Getting started
Docker is the recommended install for library scanning. The executable can also generate subtitles for a single file without Sonarr, Radarr, or a config file.
StandaloneGenerate one file
Use this path when you only want subtitles for one video and do not need the daemon.
export OPENAI_API_KEY=...
go build -o subtitler ./cmd/subtitler
./subtitler generate -langs en,pt-PT "/path/to/movie.mkv"

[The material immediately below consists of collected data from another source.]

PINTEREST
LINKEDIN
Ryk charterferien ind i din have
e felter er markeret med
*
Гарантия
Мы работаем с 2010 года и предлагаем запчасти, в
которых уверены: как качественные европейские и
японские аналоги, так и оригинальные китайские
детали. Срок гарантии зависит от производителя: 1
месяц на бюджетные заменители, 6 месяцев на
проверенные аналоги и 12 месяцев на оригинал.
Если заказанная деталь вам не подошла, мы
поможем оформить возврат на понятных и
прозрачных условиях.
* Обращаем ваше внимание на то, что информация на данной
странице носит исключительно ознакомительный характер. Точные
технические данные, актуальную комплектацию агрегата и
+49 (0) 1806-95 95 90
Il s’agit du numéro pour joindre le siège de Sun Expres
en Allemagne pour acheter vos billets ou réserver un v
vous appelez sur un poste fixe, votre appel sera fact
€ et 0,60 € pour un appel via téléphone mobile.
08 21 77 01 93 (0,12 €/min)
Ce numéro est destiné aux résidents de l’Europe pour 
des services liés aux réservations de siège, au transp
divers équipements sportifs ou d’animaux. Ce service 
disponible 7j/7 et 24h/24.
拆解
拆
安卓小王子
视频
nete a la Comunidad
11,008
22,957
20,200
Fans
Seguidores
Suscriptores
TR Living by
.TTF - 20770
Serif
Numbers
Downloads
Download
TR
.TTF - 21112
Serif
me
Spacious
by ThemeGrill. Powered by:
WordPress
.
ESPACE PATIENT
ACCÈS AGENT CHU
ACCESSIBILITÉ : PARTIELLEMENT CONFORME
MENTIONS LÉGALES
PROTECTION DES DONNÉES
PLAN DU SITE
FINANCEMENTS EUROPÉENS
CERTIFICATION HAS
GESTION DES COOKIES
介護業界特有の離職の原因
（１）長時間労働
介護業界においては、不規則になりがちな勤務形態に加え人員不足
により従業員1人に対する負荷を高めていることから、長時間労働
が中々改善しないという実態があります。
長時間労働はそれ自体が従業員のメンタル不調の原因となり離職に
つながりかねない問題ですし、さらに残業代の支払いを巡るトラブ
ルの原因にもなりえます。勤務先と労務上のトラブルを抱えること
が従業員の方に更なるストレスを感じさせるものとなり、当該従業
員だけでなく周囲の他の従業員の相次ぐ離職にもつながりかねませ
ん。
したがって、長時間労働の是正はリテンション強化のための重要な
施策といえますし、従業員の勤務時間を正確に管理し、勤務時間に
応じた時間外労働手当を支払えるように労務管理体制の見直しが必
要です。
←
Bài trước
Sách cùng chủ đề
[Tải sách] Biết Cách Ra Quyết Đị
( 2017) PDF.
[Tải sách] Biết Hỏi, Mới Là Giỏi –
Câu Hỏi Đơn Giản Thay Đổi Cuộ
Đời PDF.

If config.yaml is absent and -config is not passed,
generate uses built-in defaults, reads OPENAI_API_KEY
from the environment, and writes .subtitler.<language>.srt
sidecars next to the video.
Passing -config custom.yaml makes the config explicit. If that file is missing, the command fails instead of silently falling back.
01Copy the example files
Start from the bundled examples, then fill in your API keys.
cp config.example.yaml config.yaml
cp .env.example .env
Edit .env with your OpenAI, Sonarr, and Radarr keys.

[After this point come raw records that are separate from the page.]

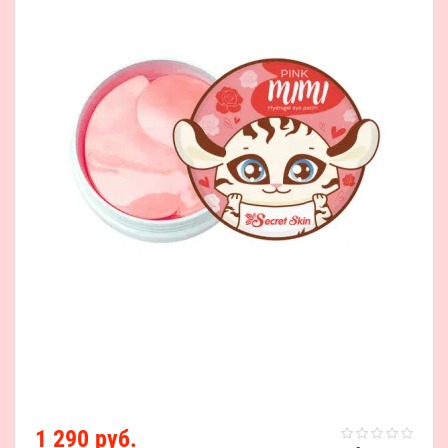
1 290 руб.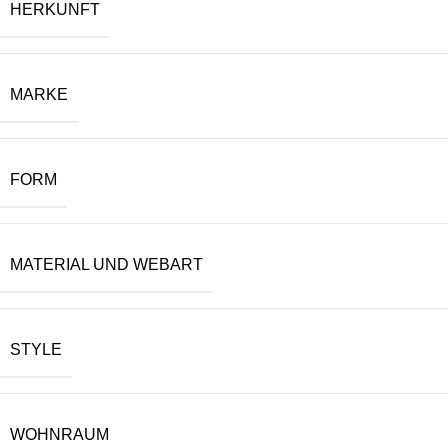
HERKUNFT
MARKE
FORM
MATERIAL UND WEBART
STYLE
WOHNRAUM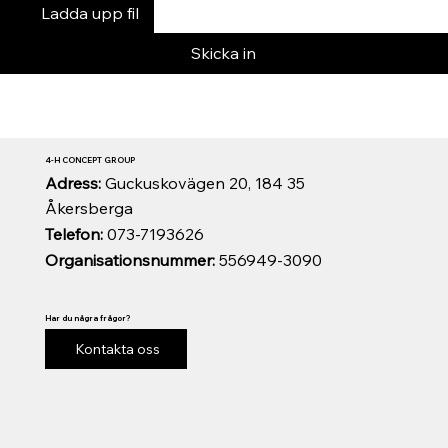
Ladda upp fil
Skicka in
4-H CONCEPT GROUP
Adress:
Guckuskovägen 20, 184 35
Åkersberga
Telefon:
073-7193626
Organisationsnummer:
556949-3090
Har du några frågor?
Kontakta oss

OPENAI_API_KEY=your-openai-api-key
SONARR_API_KEY=your-sonarr-api-key
RADARR_API_KEY=your-radarr-api-key
PUID=1000
PGID=1000
Set PUID / PGID to the user that owns your media (id -u and id -g) so sidecars are written with the right permissions.

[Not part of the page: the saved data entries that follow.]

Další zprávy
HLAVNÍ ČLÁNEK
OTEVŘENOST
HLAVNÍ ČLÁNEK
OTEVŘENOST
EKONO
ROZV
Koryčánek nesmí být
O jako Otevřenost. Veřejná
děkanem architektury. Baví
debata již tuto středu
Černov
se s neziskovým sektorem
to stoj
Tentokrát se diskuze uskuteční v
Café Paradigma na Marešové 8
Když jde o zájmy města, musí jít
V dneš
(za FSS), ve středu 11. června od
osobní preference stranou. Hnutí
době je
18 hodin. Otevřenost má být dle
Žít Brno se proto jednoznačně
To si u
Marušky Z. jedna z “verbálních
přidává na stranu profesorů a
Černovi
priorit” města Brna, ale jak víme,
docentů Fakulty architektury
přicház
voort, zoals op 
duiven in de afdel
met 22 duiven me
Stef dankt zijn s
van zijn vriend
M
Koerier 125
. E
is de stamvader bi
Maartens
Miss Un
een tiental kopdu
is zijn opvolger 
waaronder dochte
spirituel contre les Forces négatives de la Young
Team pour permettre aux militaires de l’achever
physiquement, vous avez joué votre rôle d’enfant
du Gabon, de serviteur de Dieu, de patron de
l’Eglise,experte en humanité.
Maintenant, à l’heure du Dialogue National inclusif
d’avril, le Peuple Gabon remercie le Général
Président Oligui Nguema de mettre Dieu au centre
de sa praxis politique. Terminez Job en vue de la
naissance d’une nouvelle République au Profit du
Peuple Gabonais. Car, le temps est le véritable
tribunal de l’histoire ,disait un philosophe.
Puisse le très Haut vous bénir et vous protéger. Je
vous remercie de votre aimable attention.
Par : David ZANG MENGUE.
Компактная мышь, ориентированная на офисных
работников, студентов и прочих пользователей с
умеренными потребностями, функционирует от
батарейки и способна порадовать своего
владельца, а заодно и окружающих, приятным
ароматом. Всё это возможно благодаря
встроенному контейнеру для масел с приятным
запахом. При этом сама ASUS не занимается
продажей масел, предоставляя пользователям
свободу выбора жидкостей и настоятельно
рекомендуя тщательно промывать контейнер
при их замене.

02Connect Sonarr and Radarr
Set URLs in config.yaml that are reachable from the Subtitler container. The keys are read from .env.
sonarr:
url: http://sonarr:8989
api_key: ${SONARR_API_KEY}
radarr:
url: http://radarr:7878
api_key: ${RADARR_API_KEY}
Container names like http://sonarr:8989 work when everything shares a Docker network. Otherwise use a reachable host or IP.
03Mount the media paths
Subtitler asks Sonarr and Radarr for media paths, so the container must see those exact paths. Mount your library at the same path the ARR apps report.
volumes:
- ./config.yaml:/etc/subtitler/config.yaml:ro
- ./data:/data
# Match the path Sonarr/Radarr report, e.g.:
- /mnt/media:/mnt/media
If the ARR apps report a path the container can't match exactly, translate it with path_mappings:
subtitles:
path_mappings:
- from: /movies
to: /media/movies
04Pick languages and strategy
Set the languages you want and how aggressively to fill them. missing_only
writes a target language only when no matching sidecar exists. By default, timings come
from the preferred source audio track.
subtitles:
required_languages:
- en
- pt-PT
source_audio_languages:
- en
- auto
source_subtitle_language: en
strategy: missing_only # missing_only | generated_only | force
embedded:
action: ignore # ignore | extract
cleanup:
external_subtitles: keep # keep | quarantine | delete
Generated files are written next to the video as movie.subtitler.en.srt, one per language.
05Validate safely
The example config ships with dry_run: true. Keep it until the logs show the files and actions you expect.
doctor checks connectivity and tooling; scan reports what it would do.
docker compose --env-file .env -f docker-compose.example.yaml pull
docker compose --env-file .env -f docker-compose.example.yaml \
run --rm subtitler doctor -config /etc/subtitler/config.yaml
docker compose --env-file .env -f docker-compose.example.yaml \
run --rm subtitler scan -config /etc/subtitler/config.yaml
06Run the daemon
When the dry-run looks right, set dry_run: false. The example keeps a low
max_jobs_per_scan so the library fills in gradually instead of all at once.
dry_run: false
processing:
scan_interval: 30m
max_jobs_per_scan: 1 # 0 = unlimited
The example compose runs the daemon command by default, so a plain up -d starts it.
docker compose --env-file .env -f docker-compose.example.yaml up -d
docker compose --env-file .env -f docker-compose.example.yaml logs -f subtitler
The daemon repeats the scan every scan_interval, processing only the missing-subtitle jobs it finds.